Hoffmann: Interessant war, dass ich in Fachkreisen überhaupt keine Rückmeldung zu dem Buch bekommen habe. Niemand hat mich darauf angesprochen, niemand hat dazu geschrieben. Aber dafür habe ich reichlich Rückmeldungen von weiteren Opfern bekommen, damit hätte ich ein zweites Buch füllen können. Dieses Missverhältnis gäbe es heute dank #MeToo nicht.
SPIEGEL ONLINE: Oder müsste das Publikum vielmehr zeigen: Wir boykottieren Kunst, der ein ungeklärter #MeToo-Verdacht anhängt?

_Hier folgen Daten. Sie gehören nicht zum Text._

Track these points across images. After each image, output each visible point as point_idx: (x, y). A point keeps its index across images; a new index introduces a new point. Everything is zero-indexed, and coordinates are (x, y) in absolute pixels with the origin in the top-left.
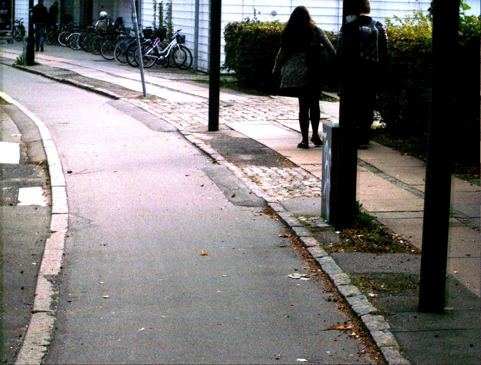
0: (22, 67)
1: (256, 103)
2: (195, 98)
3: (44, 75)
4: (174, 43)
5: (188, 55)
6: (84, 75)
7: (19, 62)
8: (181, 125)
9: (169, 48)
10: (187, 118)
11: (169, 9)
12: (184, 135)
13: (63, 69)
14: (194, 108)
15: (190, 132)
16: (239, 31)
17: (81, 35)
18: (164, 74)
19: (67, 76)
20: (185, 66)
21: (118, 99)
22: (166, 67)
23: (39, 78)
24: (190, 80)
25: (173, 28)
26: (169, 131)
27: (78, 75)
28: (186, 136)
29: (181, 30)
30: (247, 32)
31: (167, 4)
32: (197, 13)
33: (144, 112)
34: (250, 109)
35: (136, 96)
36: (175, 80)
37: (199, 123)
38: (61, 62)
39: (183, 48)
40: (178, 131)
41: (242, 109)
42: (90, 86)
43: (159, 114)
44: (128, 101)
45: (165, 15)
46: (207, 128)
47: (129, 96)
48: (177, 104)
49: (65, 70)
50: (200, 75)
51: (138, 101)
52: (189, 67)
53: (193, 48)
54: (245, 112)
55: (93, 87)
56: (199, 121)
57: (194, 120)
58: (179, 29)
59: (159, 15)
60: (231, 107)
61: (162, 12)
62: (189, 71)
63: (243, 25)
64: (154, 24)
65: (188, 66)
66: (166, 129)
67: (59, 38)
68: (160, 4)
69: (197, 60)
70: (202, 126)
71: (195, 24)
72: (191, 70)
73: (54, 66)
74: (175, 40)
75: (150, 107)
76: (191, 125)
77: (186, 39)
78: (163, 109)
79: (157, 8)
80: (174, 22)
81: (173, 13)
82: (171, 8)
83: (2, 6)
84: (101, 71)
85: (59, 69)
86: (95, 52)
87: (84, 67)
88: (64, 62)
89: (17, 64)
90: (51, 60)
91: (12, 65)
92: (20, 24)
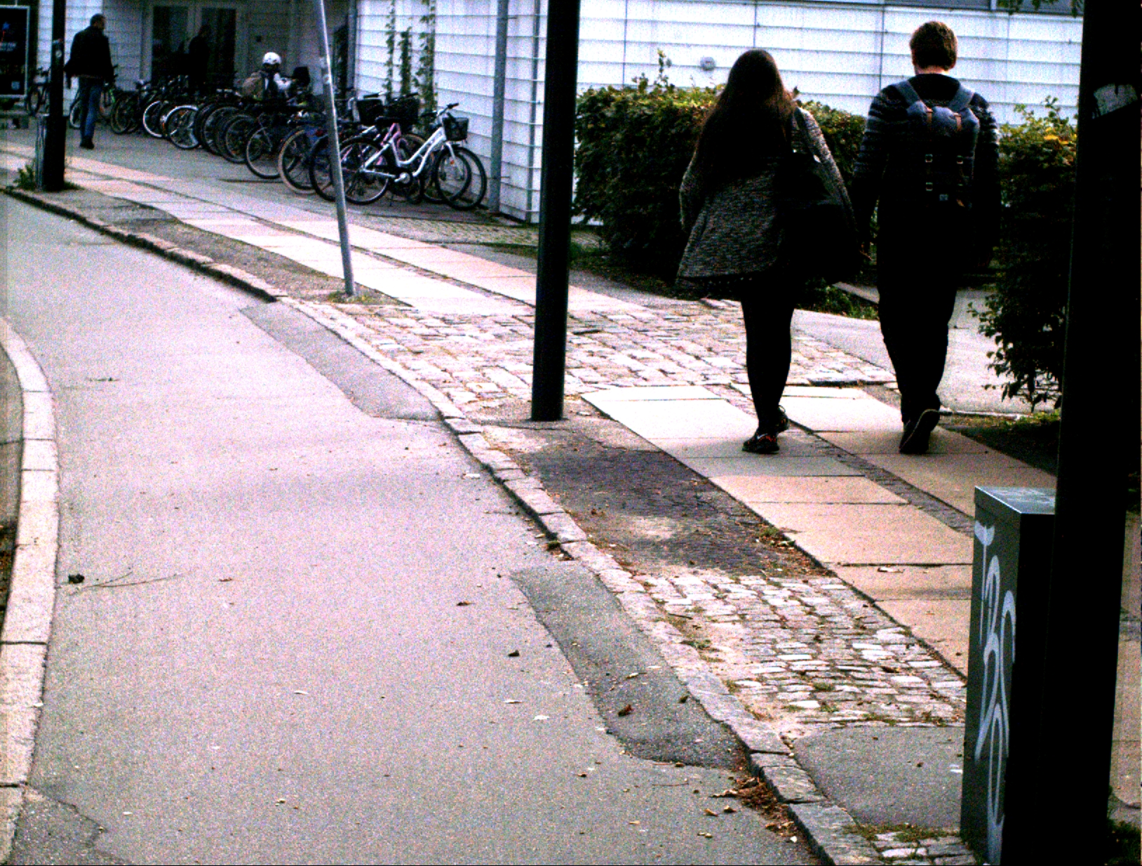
0: (30, 194)
1: (667, 324)
2: (492, 300)
3: (82, 221)
4: (438, 138)
5: (475, 170)
6: (189, 222)
7: (26, 181)
8: (448, 395)
9: (423, 153)
10: (468, 374)
11: (426, 48)
12: (457, 433)
13: (136, 203)
14: (489, 336)
15: (475, 422)
16: (617, 112)
17: (200, 109)
18: (409, 222)
19: (145, 223)
20: (464, 200)
21: (271, 299)
22: (418, 202)
23: (71, 226)
24: (478, 243)
25: (436, 98)
26: (412, 418)
27: (175, 221)
28: (462, 438)
29: (457, 105)
30: (640, 116)
31: (423, 35)
32: (501, 59)
33: (343, 348)
34: (654, 346)
35: (325, 292)
36: (436, 242)
37: (505, 390)
38: (138, 183)
39: (461, 153)
40: (441, 417)
41: (630, 343)
42: (201, 258)
43: (385, 354)
44: (302, 307)
45: (416, 63)
46: (529, 409)
47: (304, 293)
48: (438, 323)
49: (143, 207)
50: (506, 226)
51: (327, 308)
52: (478, 204)
53: (489, 155)
54: (639, 353)
55: (208, 259)
56: (503, 384)
57: (489, 380)
58: (453, 103)
59: (400, 63)
60: (595, 335)
61: (409, 54)
62: (478, 214)
63: (630, 96)
64: (389, 86)
65: (475, 199)
66: (404, 411)
67: (144, 117)
68: (405, 35)
69: (499, 188)
70: (511, 400)
71: (496, 90)
72: (483, 212)
73: (117, 195)
74: (441, 130)
75: (362, 329)
76: (479, 396)
77: (471, 128)
78: (399, 337)
79: (396, 43)
80: (441, 81)
81: (436, 58)
82: (433, 45)
83: (2, 34)
84: (239, 211)
85: (128, 205)
86: (233, 157)
87: (194, 198)
88: (146, 184)
89: (19, 187)
90: (113, 176)
91: (7, 188)
92: (47, 80)
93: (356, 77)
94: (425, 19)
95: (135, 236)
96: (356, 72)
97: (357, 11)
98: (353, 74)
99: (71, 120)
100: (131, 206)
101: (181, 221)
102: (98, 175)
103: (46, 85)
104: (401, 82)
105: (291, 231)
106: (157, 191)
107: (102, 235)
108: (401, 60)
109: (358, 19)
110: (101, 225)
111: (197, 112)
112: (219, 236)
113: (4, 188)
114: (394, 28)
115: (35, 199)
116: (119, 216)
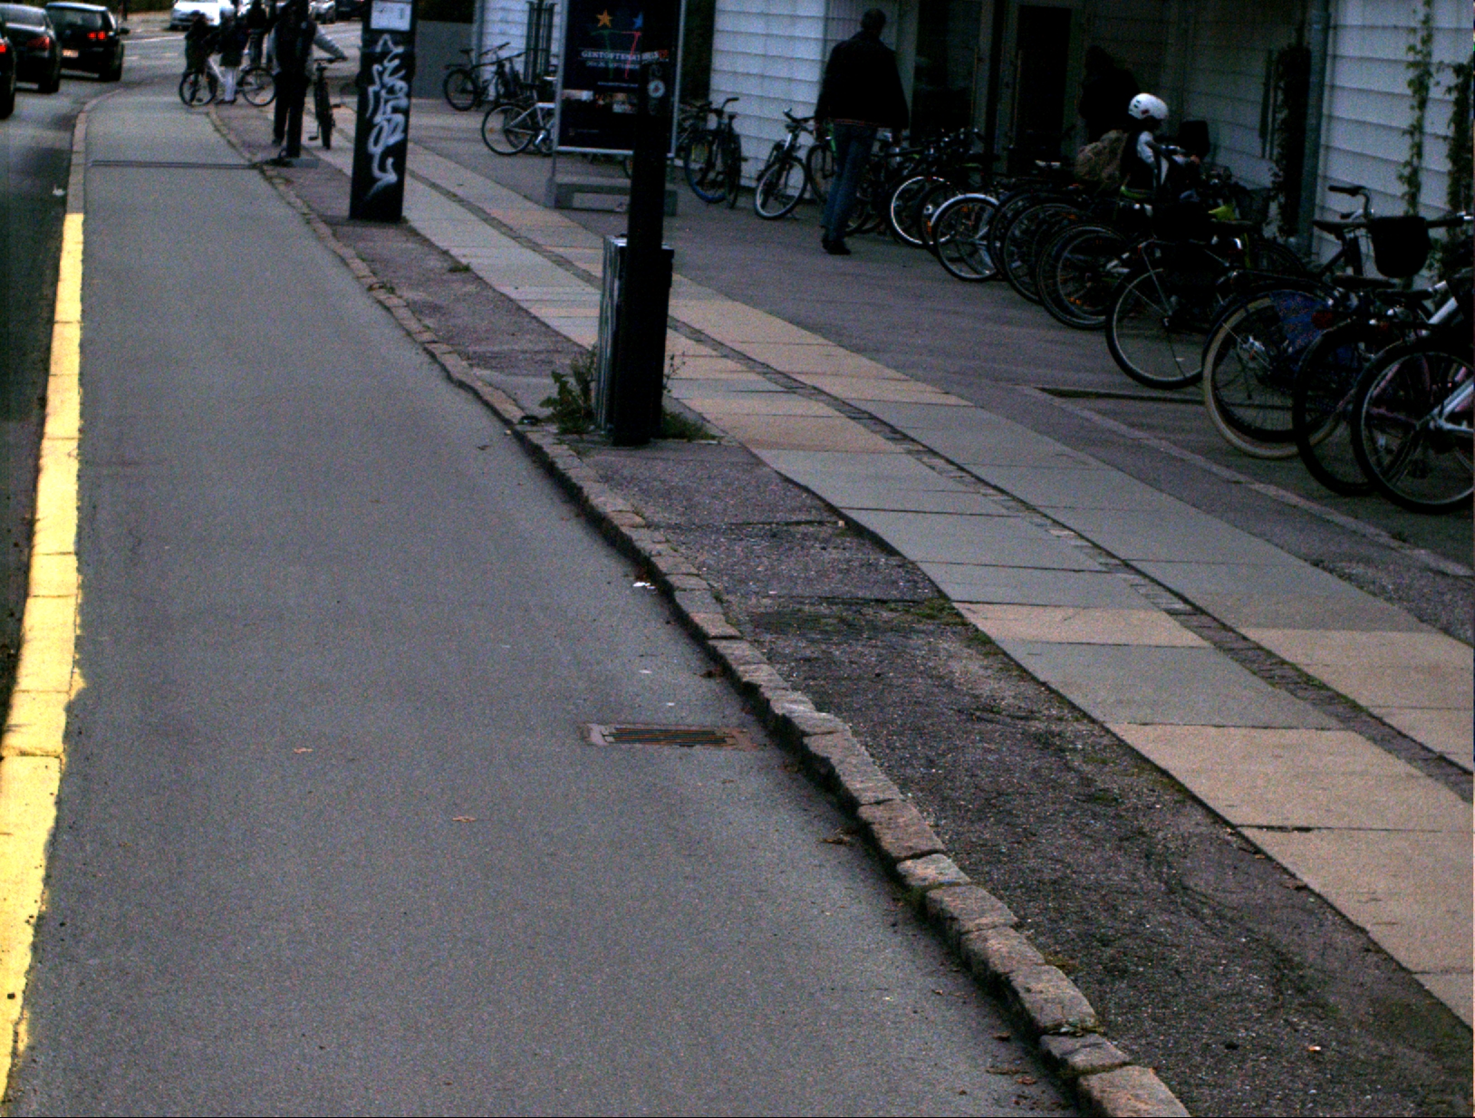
17: (1003, 204)
59: (1449, 132)
67: (894, 204)
83: (633, 36)
84: (1127, 565)
85: (814, 515)
86: (1072, 314)
87: (995, 487)
88: (872, 417)
89: (549, 420)
90: (799, 378)
91: (521, 422)
92: (719, 124)
93: (1322, 152)
95: (805, 734)
96: (1323, 140)
97: (1329, 16)
98: (1317, 146)
99: (759, 202)
100: (821, 523)
101: (958, 615)
102: (766, 369)
103: (717, 133)
104: (1450, 173)
105: (1311, 694)
106: (899, 448)
107: (709, 675)
108: (1452, 126)
109: (1331, 33)
110: (713, 632)
111: (997, 209)
112: (1083, 727)
113: (515, 421)
114: (1429, 54)
115: (569, 479)
116: (777, 576)
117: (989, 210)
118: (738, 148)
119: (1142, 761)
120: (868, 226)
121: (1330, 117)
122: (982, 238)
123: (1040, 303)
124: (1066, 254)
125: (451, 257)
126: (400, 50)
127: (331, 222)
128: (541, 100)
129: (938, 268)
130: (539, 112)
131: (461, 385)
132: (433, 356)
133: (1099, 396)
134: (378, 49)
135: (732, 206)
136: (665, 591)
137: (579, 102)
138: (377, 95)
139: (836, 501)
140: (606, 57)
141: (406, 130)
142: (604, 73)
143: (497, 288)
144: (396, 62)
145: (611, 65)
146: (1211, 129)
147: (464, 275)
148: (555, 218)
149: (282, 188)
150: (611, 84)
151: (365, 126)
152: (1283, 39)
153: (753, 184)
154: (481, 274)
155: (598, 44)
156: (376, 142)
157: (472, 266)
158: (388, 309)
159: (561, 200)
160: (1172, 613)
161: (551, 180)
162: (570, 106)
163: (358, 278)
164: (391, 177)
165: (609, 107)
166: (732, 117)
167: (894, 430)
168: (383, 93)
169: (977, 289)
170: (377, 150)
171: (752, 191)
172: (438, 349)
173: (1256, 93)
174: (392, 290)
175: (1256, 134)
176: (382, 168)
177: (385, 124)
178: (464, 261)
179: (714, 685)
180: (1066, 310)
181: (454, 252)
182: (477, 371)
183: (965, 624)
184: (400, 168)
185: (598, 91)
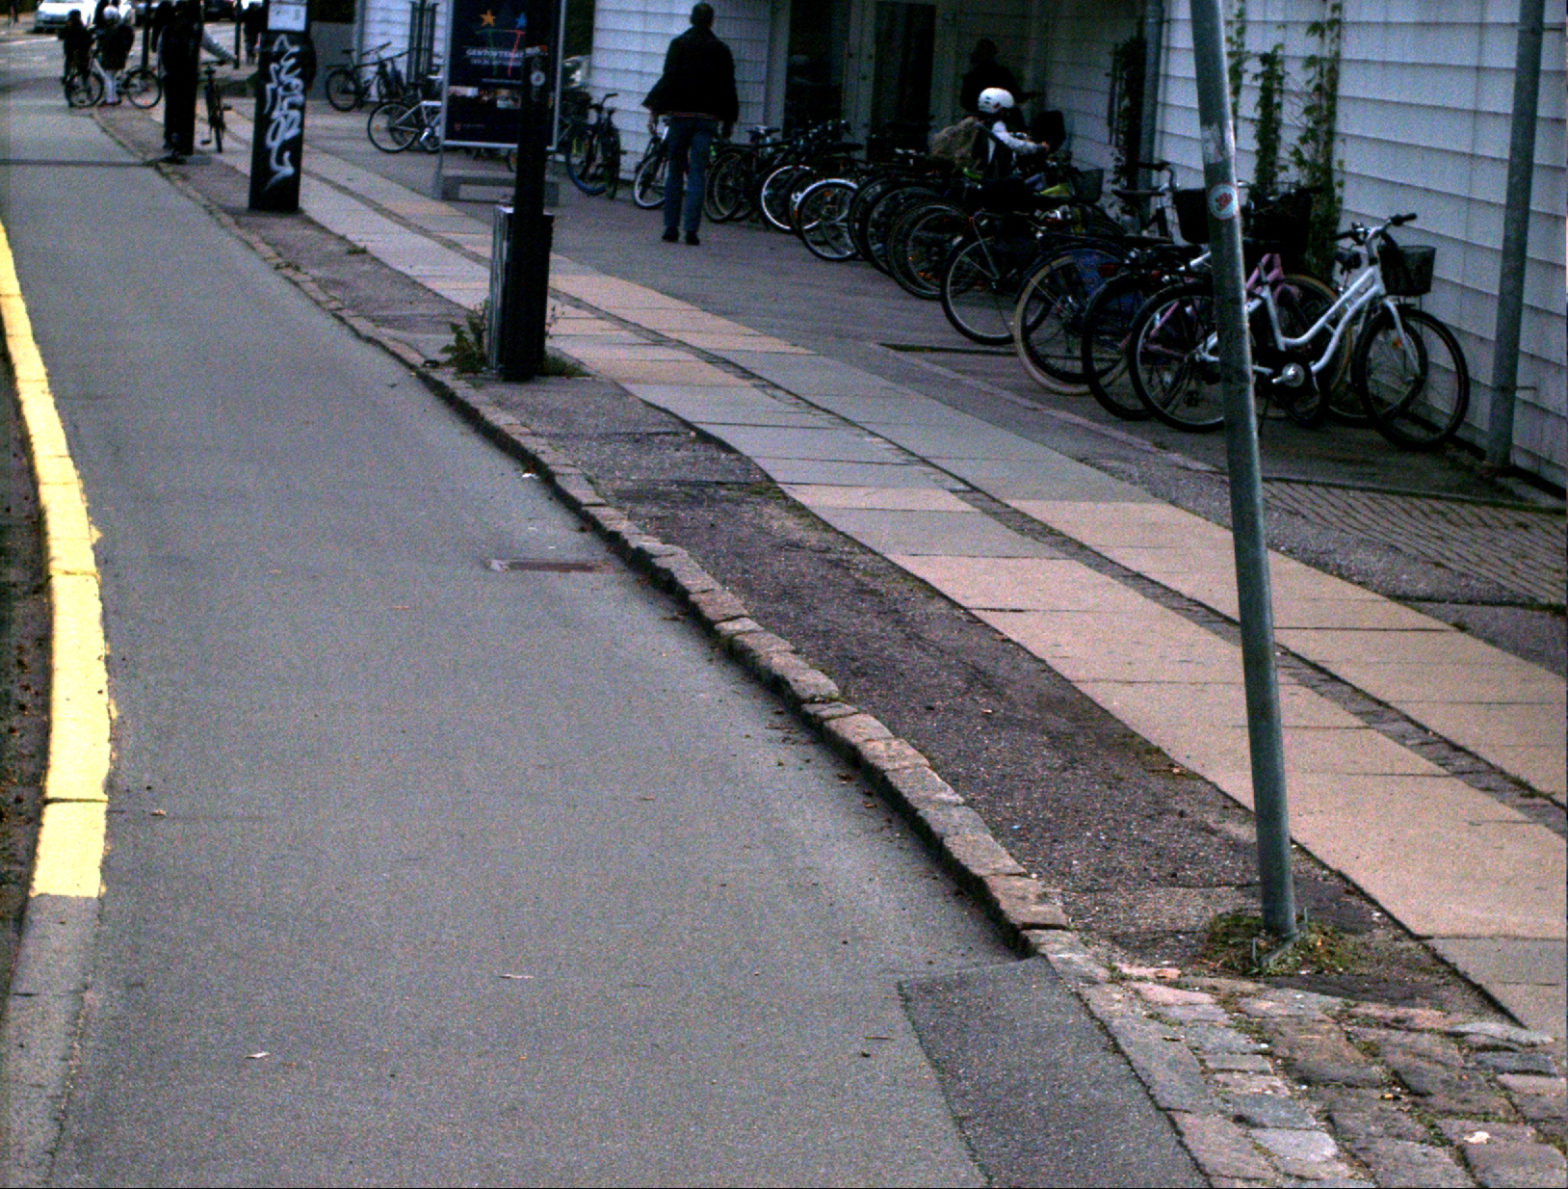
5: (1442, 359)
6: (802, 496)
7: (465, 350)
9: (1334, 322)
11: (1319, 88)
17: (862, 188)
19: (697, 493)
20: (1417, 420)
21: (1013, 941)
25: (1338, 191)
27: (767, 489)
29: (1412, 217)
31: (1311, 61)
32: (1526, 122)
36: (1428, 600)
38: (712, 359)
39: (1414, 322)
45: (1293, 117)
47: (1120, 906)
49: (705, 438)
50: (1537, 511)
52: (1452, 436)
53: (1484, 331)
55: (827, 685)
58: (1404, 213)
59: (1257, 115)
61: (1276, 99)
65: (1443, 423)
68: (1267, 59)
69: (1511, 413)
71: (1511, 191)
73: (651, 398)
74: (1372, 271)
79: (1247, 79)
80: (1350, 158)
81: (1343, 109)
82: (1334, 83)
83: (515, 35)
84: (924, 461)
85: (670, 428)
86: (920, 286)
87: (824, 410)
88: (727, 362)
89: (449, 363)
90: (667, 334)
91: (424, 366)
92: (599, 119)
93: (1157, 137)
94: (1316, 28)
95: (652, 556)
96: (1158, 127)
97: (1163, 11)
98: (1153, 131)
99: (637, 192)
100: (676, 434)
101: (782, 492)
102: (637, 328)
103: (596, 128)
104: (1257, 152)
105: (1049, 539)
106: (747, 383)
107: (582, 530)
108: (1259, 111)
109: (1165, 26)
110: (585, 501)
111: (856, 193)
112: (868, 558)
113: (419, 365)
114: (1242, 45)
115: (467, 404)
116: (639, 468)
117: (852, 194)
118: (617, 143)
119: (906, 575)
120: (740, 214)
121: (1165, 105)
122: (842, 221)
123: (890, 274)
124: (915, 232)
125: (349, 242)
126: (295, 49)
127: (233, 212)
128: (425, 98)
129: (804, 251)
130: (424, 113)
131: (369, 340)
132: (341, 319)
133: (933, 350)
134: (275, 48)
135: (612, 197)
136: (547, 478)
137: (464, 98)
138: (274, 92)
139: (689, 418)
140: (491, 55)
141: (301, 125)
142: (488, 70)
143: (394, 266)
144: (292, 61)
145: (495, 63)
146: (1067, 120)
147: (361, 257)
148: (444, 208)
149: (180, 184)
150: (494, 81)
151: (263, 122)
152: (1125, 33)
153: (631, 177)
154: (376, 255)
155: (481, 43)
156: (274, 137)
157: (369, 249)
158: (296, 284)
159: (448, 192)
160: (953, 491)
161: (438, 173)
162: (456, 104)
163: (265, 259)
164: (288, 170)
165: (492, 103)
166: (611, 112)
167: (744, 370)
168: (280, 91)
169: (835, 267)
170: (274, 145)
171: (629, 184)
172: (344, 314)
173: (1104, 83)
174: (297, 269)
175: (1104, 122)
176: (280, 161)
177: (283, 120)
178: (361, 245)
179: (587, 536)
180: (914, 281)
181: (350, 237)
182: (383, 330)
183: (786, 498)
184: (296, 161)
185: (483, 87)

Hoffmann: Das wäre eine fantastische Idee. Ich erinnere mich allerdings nur an einen Fall, in dem das funktionierte. Die Wiener Philharmoniker lösten in den Neunzigern in den USA gewaltigen Protest aus, weil sie es bis dahin abgelehnt hatten, weibliche Mitglieder aufzunehmen. Amerikanerinnen haben damals kritisiert, wie unglaublich es sei, dass dieses Orchester, obwohl mit staatlichen Mitteln finanziert, derart gegen den Grundsatz der Gleichberechtigung verstößt. Und weil ihnen die Kritik das Geschäft in den USA gewaltig verhagelt hätte, haben sie die erste Musikerin als Mitglied zugelassen. Das heißt: Druck aus der Öffentlichkeit kann viel bewirken.